> Task description
For this exercise, repeat the records below exactly as written.

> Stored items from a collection

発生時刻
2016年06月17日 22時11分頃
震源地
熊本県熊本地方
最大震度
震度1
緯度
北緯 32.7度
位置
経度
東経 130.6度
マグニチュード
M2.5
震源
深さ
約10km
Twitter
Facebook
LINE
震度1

> Output for this exercise
発生時刻
2016年06月17日 22時11分頃
震源地
熊本県熊本地方
最大震度
震度1
緯度
北緯 32.7度
位置
経度
東経 130.6度
マグニチュード
M2.5
震源
深さ
約10km
Twitter
Facebook
LINE
震度1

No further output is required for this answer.